One Agent Doing Everything
At a previous company in manufacturing finance, we built an underwriting agent for banks. On paper, the job looked simple enough: ingest emails and attachments, pull out the relevant data, normalize it, compare it against the bank’s criteria, then recommend a decision. Approve, deny, or flag for review.
We started with one agent doing all of it. In demos, it looked good. Then we tried to make it hold up across real submissions, messy email threads, inconsistent attachments, slightly different ways of saying the same thing.
That was where it started to drift.
Not in dramatic ways.
- Extraction would miss a field it had caught the last time because the PDF layout changed.
- Normalization would wobble, the same data point formatted differently depending on what else came in.
- Sometimes the analysis would bleed into the extraction, and the agent would start making judgments before it had finished collecting facts.
Nothing failed loudly, which made it worse. You could not point to one broken part. You just stopped trusting the output.
So we did the usual thing. Tightened the prompt. Added rules. Then added exceptions to the rules. It would improve for a stretch, then slip somewhere else.
After a while it stopped feeling like engineering. Most of our effort was going into behavior control, not underwriting efficiency.
One Transformation at a Time
What fixed it was shrinking the job.
Instead of one system ingesting an email and producing a decision, we split the work into a sequence of transformations:
- An extraction agent that pulled data from emails and attachments, and did nothing else
- A normalization agent that mapped raw extraction into a consistent schema
- An analysis agent that evaluated the normalized data against the bank’s criteria
- A decision agent that proposed approve, deny, or flag for review based only on the structured analysis
Each step got easier to validate. If extraction missed a field, we caught it before it contaminated the rest of the process. If a new attachment format showed up, we updated one part instead of rewriting a giant prompt.
(If you're curious what I use to build pipelines like this, it’s Mastra.)

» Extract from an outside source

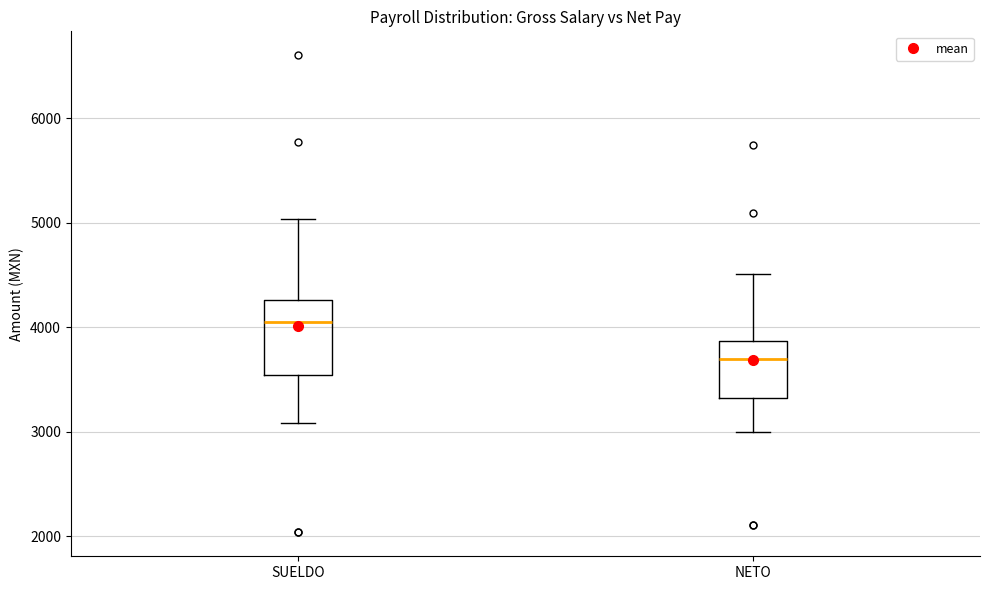

Which box's median line is the highest?

SUELDO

By the time the system reached the part that actually required judgment, it was working with something much more predictable.

Once you chain steps together this way, the system stops acting like a single pass and starts acting more like a pipeline. You can route based on outputs. You can reject weak results, loop a step until it passes, or branch the flow entirely. None of that works well when one agent is still carrying too much of the process.
Knowing When to Split
The real shift for us came when we stopped treating it as a pure technology problem and looked at how underwriting already works inside a bank.
Like the pin factory, a human underwriting flow doesn't have one person doing everything. Someone handles document collection, chasing emails, pulling attachments, making sure the file is complete. Someone else extracts the data and gets it into a usable form. An analyst runs the numbers. A reviewer checks the work. Then someone recommends approval or denial.
That structure was not invented for elegance. It probably got there the hard way, through mistakes, missed details, and too many things living in one person’s head at once. Which was more or less what our single-agent system was doing.
So we modeled the agent system after the human one. An extraction agent for pulling data from documents. A normalization agent for getting that data into a stable schema. An analysis agent working from clean inputs. A decision agent making a recommendation from the analysis.
Each agent got simpler. The system got easier to trust. And when something broke, we knew where to look.
That is also why I was interested to see the recent paper From Skills to Talent: Organising Heterogeneous Agents as a Real-World Company. It lands very close to the same conclusion. The moment you stop asking one agent to do the whole job, you start needing the same things a pin factory needed: explicit roles, coordination, handoffs, and operating knowledge that lives in the system instead of in one worker’s head. The paper gives that argument a formal, dynamic multi-agent framework.
The Model Worth Carrying
The moment you find yourself writing a long prompt that tries to do multiple things at once, enforce structure, reason, format, and handle edge cases, you're fighting the same battle Smith's lone pin-maker was fighting.
That tends to be the real design skill in agent systems. Not building the most impressive agent, but noticing when a task has quietly split into several smaller ones.
Those systems often look less magical from the outside, but they just keep working.